For instance the movie Michael Claytonchronicles an Agri-business’ eventual demise as it spirals deeper and deeper into corruption and murder. Or does the bad guy lose? At the end of the movie, one assumes that the corporate offenders are arrested, the scandal brought to light, and the class action litigants given justice. But actually, where the movie ends, the story about the corporation’s fate has only just begun.
Unfortunately, the AgriBiz scenario above is real life, not the big screen. Agricultural giant Monsanto allegedly bribed Indonesian government officials in order to win lenient environmental regulations, then faked their books to conceal the bribe. (New York Times) The consequence? A negligible 1 million dollar fine, a slap on the wrist for the billion dollar corporation. From the Times:
[I]n the age of Enron, these kinds of charges would probably have resulted in a criminal indictment... In a major shift of policy, the Justice Department, once known for taking down giant corporations, including the accounting firm Arthur Andersen, has put off prosecuting more than 50 companies suspected of wrongdoing over the last three years.
Instead, many companies, from boutique outfits to immense corporations like American Express, have avoided the cost and stigma of defending themselves against criminal charges with a so-called deferred prosecution agreement, which allows the government to collect fines and appoint an outside monitor to impose internal reforms without going through a trial. In many cases, the name of the monitor and the details of the agreement are kept secret.

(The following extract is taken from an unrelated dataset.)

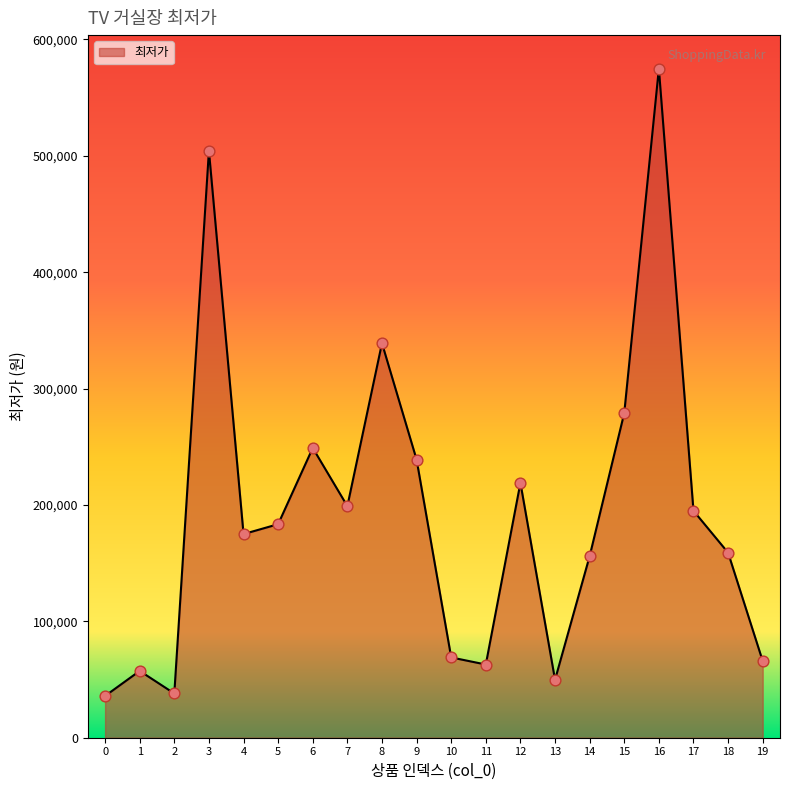

Approximately how many times larger is the value at 1 compared to 9?

0.2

Deferred prosecutions have become a favorite tool of the Bush administration. But some legal experts now wonder if the policy shift has led companies, in particular financial institutions now under investigation for their roles in the subprime mortgage debacle, to test the limits of corporate anti-fraud laws.

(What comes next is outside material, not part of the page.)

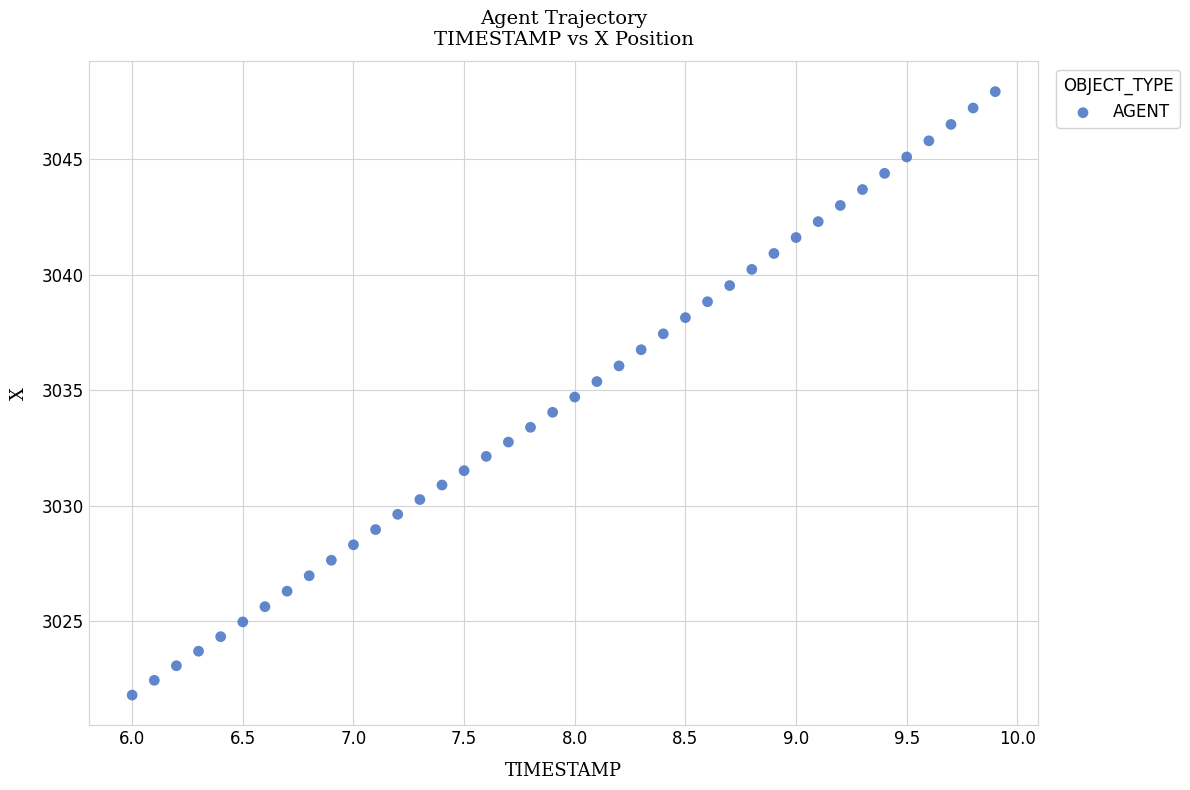

What is the range of X values (max minus min)?

3.9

Are corporations testing their limits? Hmm... ya think?
Being able to anticipate the costs of getting caught and assess the risks thereof allows corporations to, often literally, make a killing with little consequence on their bottom line.
The deferred prosecution agreement is just one manifestation of a quiet yet hugely successful corporate campaign to both deregulate industries and to protect corporations from liability for criminal, reckless, or negligent acts that harm you and me. In the wake of the subprime mortgage crisis, the impact this successful corporate campaign will have on regular people’s daily lives can’t be any clearer or more frightening.
It may be difficult to convince people how bad it is that credit card and cell phone companies rip customers off and then make it impossible for customers to fight back in court. Although it could set a person back several hundred, even thousands of dollars, for some these injustices seem too small to generate widespread public outrage and to catalyze public resistance against unbridled corporate power. But this most egregious example of corporate privilege should make even the most fervent free enterpriser blush with embarassment.
The same "personal responsibility" arguments that corporate apologists spout out (erroneously) against homeowners facing foreclosure from predatory loans, seem to fade out when we’re talking about a corporation that has bribed a government, injured innocent people, and pocketed beaucoup bucks in the process. So while corporations want corporate personhood so that they can have free speech and other constitutional rights, they flip the script when time comes to do the time for a crime.
Art imitates life. But unlike in the movies, we can’t rely on a George Clooney hero to work tirelessly and risk his life on our behalf. This is why it is the public’s imperative to identify, talk about, and oppose the business lobby’s strong yet often silent campaign for profits at the expense of our health, safety, and right to justice. This means calling the government out in its role in furthering the campaign, and defending our own rights as citizens to use our civil justice system to hold corporations accountable.